Organizing for Action, the committee formerly known as Obama for America, released its first list of donors today, inconveniently organized alphabetically on 26 separate pages.

Sunlight has parsed the data and put this in table format for your convenience. Click here to see a Google spreadsheet of reported donors. The second tab gives you state-by-state totals for the committee's contributions. 

We have done this quickly to be helpful and we are reasonably confident that this data is correct. If you see any errors or problems, email us here.
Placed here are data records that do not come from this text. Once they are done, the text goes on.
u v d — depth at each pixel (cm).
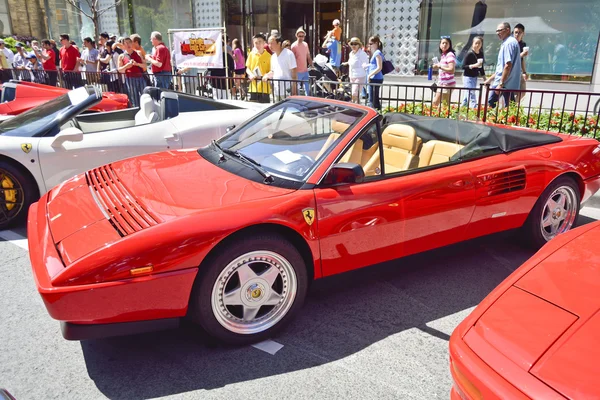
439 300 358
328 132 344
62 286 246
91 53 1337
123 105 806
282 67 935
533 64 1116
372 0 1273
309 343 305
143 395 260
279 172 325
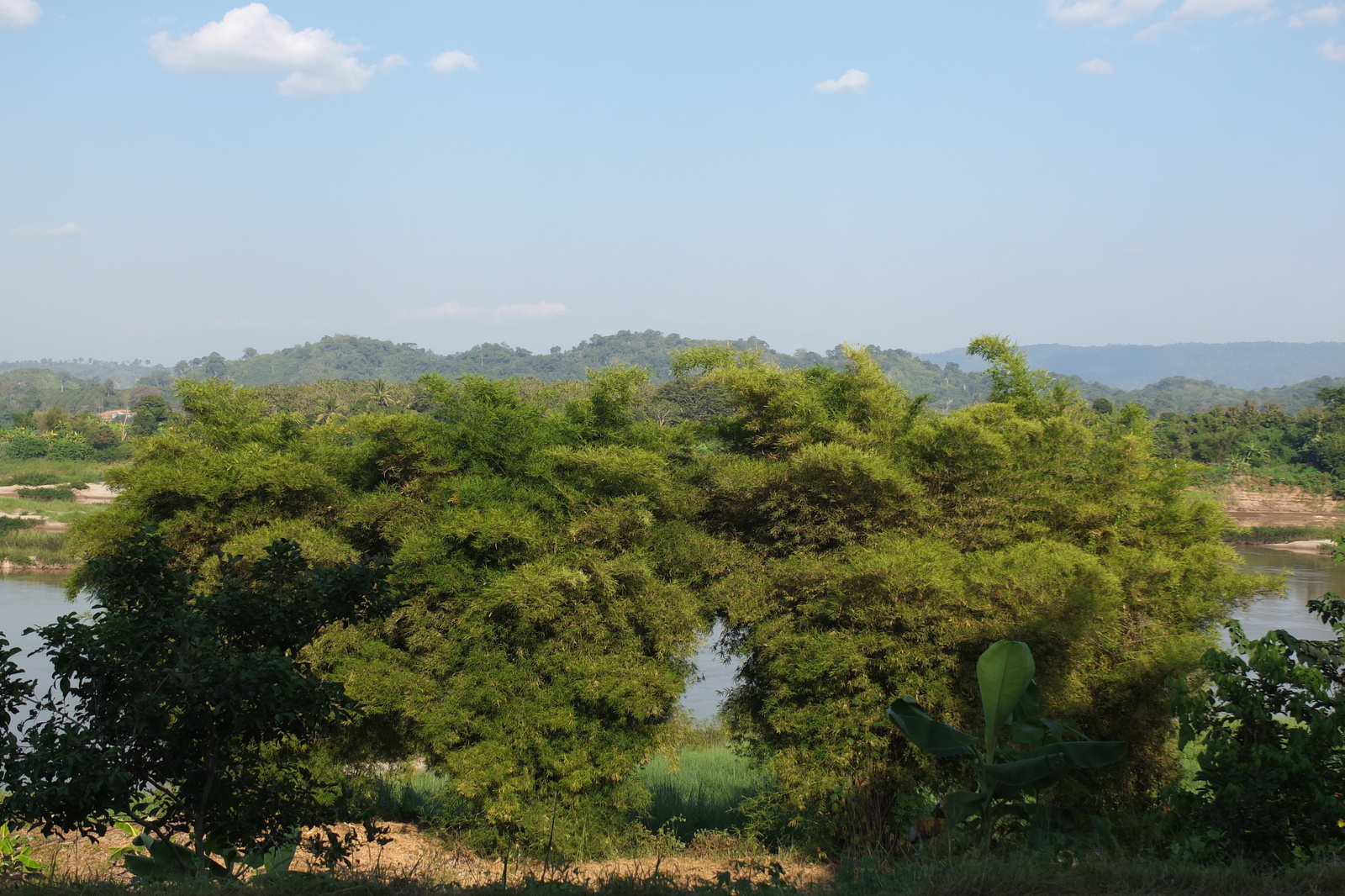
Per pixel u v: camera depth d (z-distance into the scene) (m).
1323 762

The list includes some familiar names. Half of the two dozen donors who gave at least $10,000 to OFA were major Obama bundlers — collecting more than $500,000 each — for the president's reelection campaign last year. A list of the bundler donors is here. The $10,000+ club represented 27 percent of OFA's haul in the first quarter. 

Even so, OFA's executive director, Jon Carson, in an email to supporters, emphasized that the group was "grassroots-funded" and that the average contribution from its more-than 100,000 donors was $44 to fight the "special interests on the other side."
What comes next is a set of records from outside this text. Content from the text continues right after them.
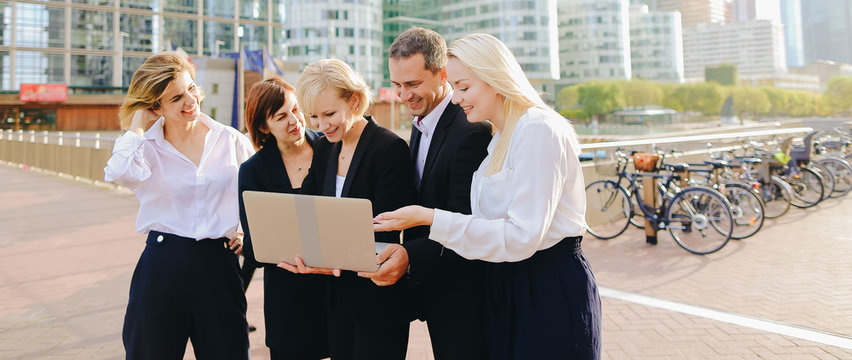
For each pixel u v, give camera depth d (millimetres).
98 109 50938
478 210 1606
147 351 1892
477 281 1784
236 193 2082
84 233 7102
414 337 3475
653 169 6098
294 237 1592
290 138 1977
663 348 3152
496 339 1577
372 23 89750
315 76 1713
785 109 98812
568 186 1465
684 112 98938
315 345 2045
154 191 1942
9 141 18734
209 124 2072
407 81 1798
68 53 59938
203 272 1936
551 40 98312
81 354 3201
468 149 1673
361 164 1833
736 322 3545
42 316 3889
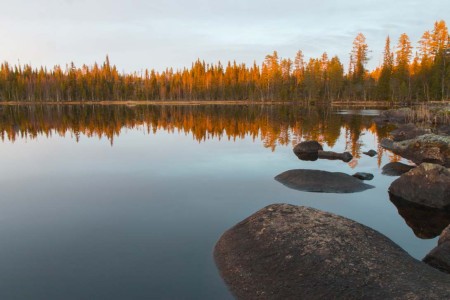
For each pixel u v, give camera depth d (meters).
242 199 12.08
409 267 5.98
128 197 12.30
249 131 33.53
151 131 34.00
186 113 60.97
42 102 107.81
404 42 69.06
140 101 112.50
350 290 5.50
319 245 6.60
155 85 116.44
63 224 9.67
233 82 108.88
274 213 8.13
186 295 6.32
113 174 16.00
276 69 94.94
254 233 7.62
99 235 8.91
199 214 10.55
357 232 7.07
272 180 14.78
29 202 11.66
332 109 64.62
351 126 36.94
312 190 13.06
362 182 13.79
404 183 12.10
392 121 40.34
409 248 8.38
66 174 15.95
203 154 21.58
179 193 12.83
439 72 56.81
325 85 87.25
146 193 12.81
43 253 7.89
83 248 8.15
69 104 101.44
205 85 112.25
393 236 9.10
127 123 42.34
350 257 6.20
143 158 20.14
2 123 41.84
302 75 91.88
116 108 80.31
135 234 8.99
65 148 23.70
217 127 37.28
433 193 11.23
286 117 48.91
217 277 6.89
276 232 7.33
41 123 42.06
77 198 12.16
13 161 19.09
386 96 72.81
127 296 6.28
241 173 16.20
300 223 7.48
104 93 112.12
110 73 117.12
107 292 6.39
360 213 10.78
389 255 6.34
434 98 57.88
Three donors contributed over $100,000 to OFA.

The most generous: Philip Munger of New York, at $250,000. This is likely the son of Charles T. Munger, the billionaire who serves as the chief deputy to Warren Buffett as his investment firm Berkshire Hathaway. The younger Munger has contributed about $1.5 million to political candidates in the past, according to Influence Explorer, including nearly $1 million in the recent election cycle, most of which went to the Ohio Democratic Party.

The next biggest contributor, at $125,000, is Levi Strauss heir John Goldman. Appointed to the president's Advisory Committee on the Arts, Goldman during the 2012 campaign cycle gave $100,000 to Priorities USA, a super PAC supporting Obama in the last election. It was also Goldman who held a fundraiser earlier this month at his home for the Democratic Natonal Committee. Obama attended the event. The San Francisco resident used to be the CEO of the insurance brokerage firm Richard N. Goldman Co., named for his late father.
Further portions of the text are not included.